18. kids (a pithy dissent)

kids are overrated. they should definitely not rule the world.

it happens early on, this misunderstanding about kids. you see them and you say “wow they are just like little people, that is so cute.” yeah, yeah, it’s cute. but you failed to highlight the truth behind your own truth- they are just like little people: some of them are awesome, and some of them are not.

people assume that just because a kid is small and hasn’t been around very long that he/she is innocent and untouched by society. fallacy flag. wavin’ it alllll around.

exhibit a) have you ever sworn in front of a kid? i bet that kid went off and said that swear word to his/her mama, didn’t he/she? “just like a parrot,” everyone laughs. kids are incredibly absorbent sponges. they are totally and completely affected by society. they fold to the cool kid’s every whim and fancy. they are so impressionable. if you make them watch countless hours of jersey shore, they will ask you for a bouffant. haven’t you seen the show “toddlers in tiaras?”

kids are a big old mess.

not that they shouldn’t be. i mean, they’re kids. they’ve got a free pass and they should use it because, well, a free pass is a terrible thing to waste.

but furthermore, kids aren’t fair. they are self serving. if you don’t follow the rules exactly and it takes away from their own pot of gold in some way, they will not waste a second doubting whether or not they should tell you about it. they only point out errors in rule following if it benefits their competitors and their competitors only fold under the pressure and give up the point because they are afraid of being disgraced.

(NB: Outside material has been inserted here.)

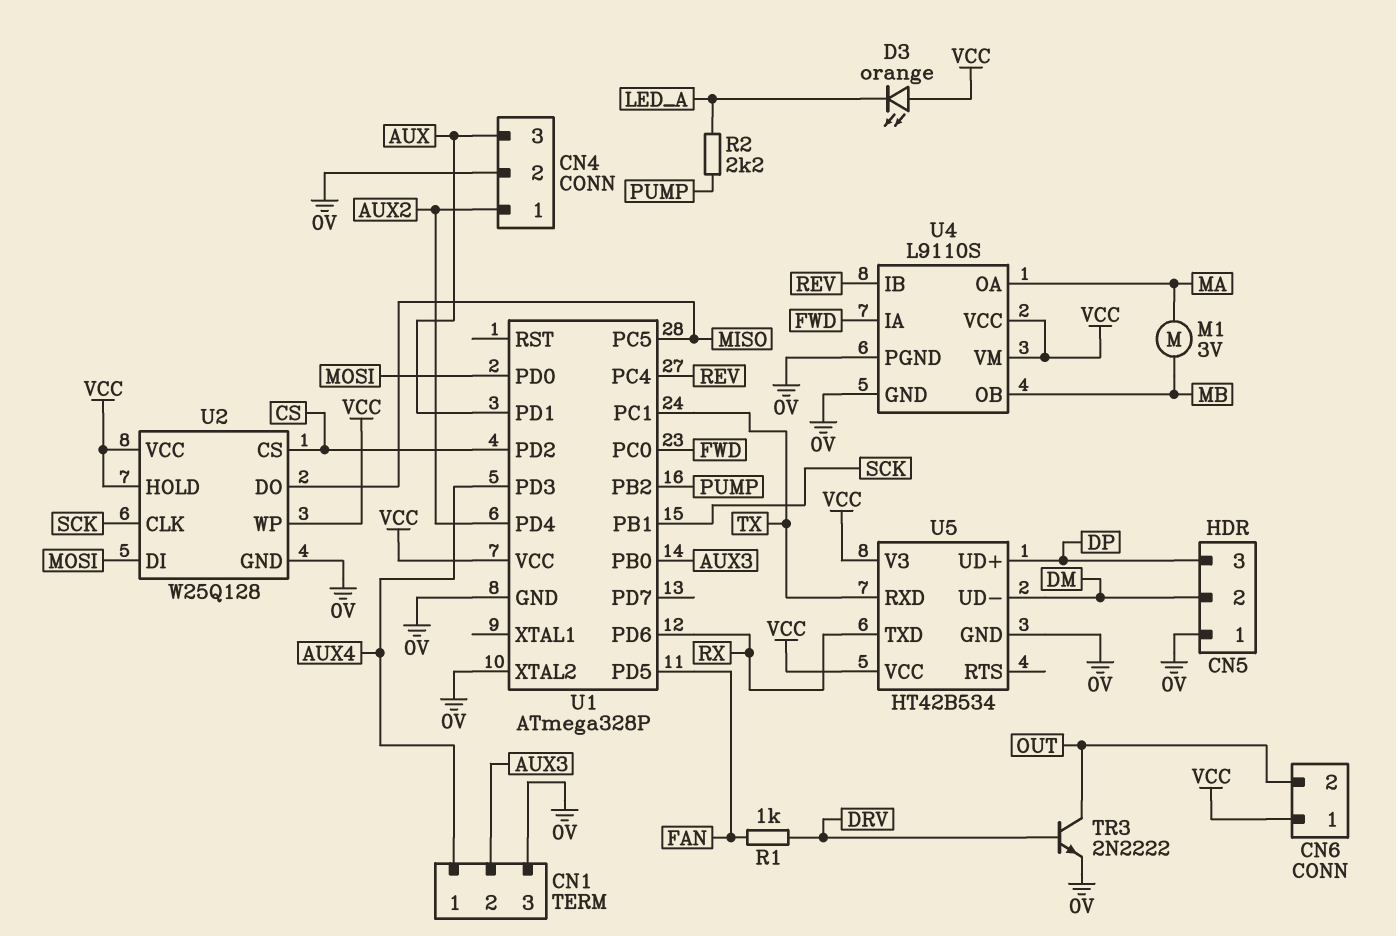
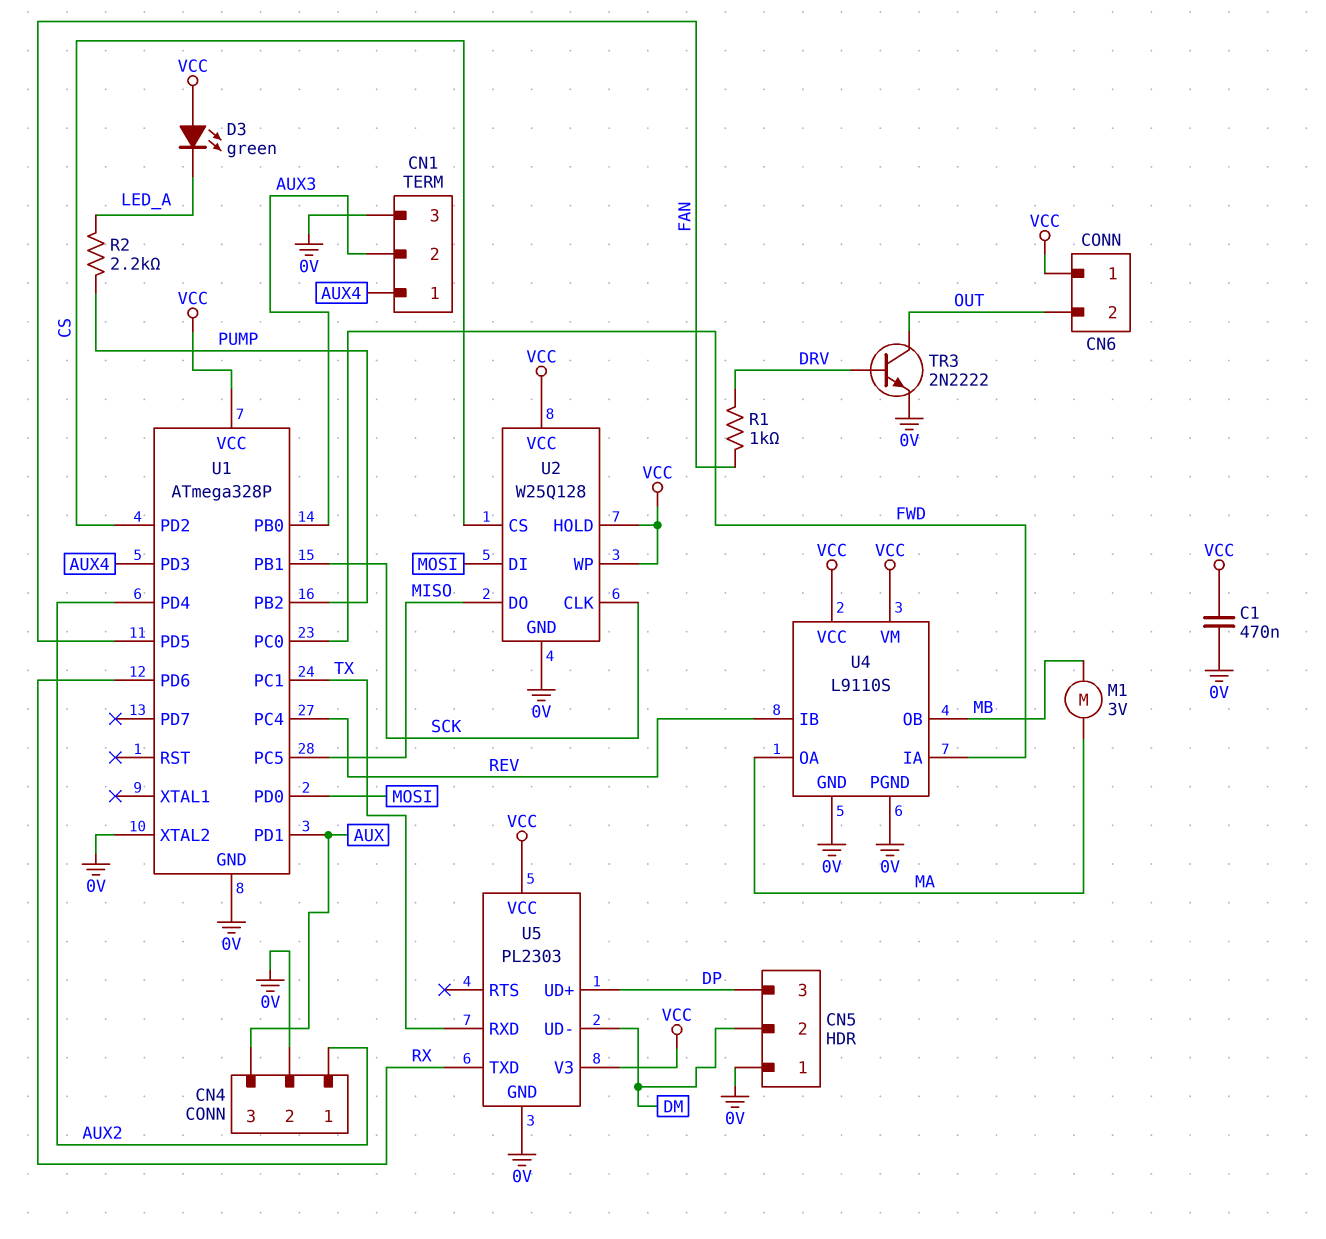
C1: none -> 470nF (0V, VCC)
D3: LED orange (A VCC, K LED_A) -> LED green (A VCC, K LED_A)
U5: HT42B534 -> PL2303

i mean, there’s nothing wrong with selfishness. it is the stem of love, afterall. but if it remains a stem and never grows into a flower, you have an ego-maniac. this is what would happen if we stayed kids forever and never grew.

kids hit each other a lot. they don’t understand the consequences of their own force. they go around squashing butterflies and squeezing puppies too tight because they don’t understand. so i can’t imagine that kids sitting in the oval office would resist the temptation to blow things up at the touch of a few buttons.

don’t get me wrong- it’s fine that kids are selfish and violent and can’t think for themselves. everyone takes time to grow into themselves. but there’s no need to lump all children into the same category simply because of a nostalgia for our own childhood, which is over. which, as we may recall, was full of flaws and growing pains and horrific humiliations. remember: you couldn’t wait to grow up!

the point is that we should stop pestering children about how cute they are and live in the present with gratitude.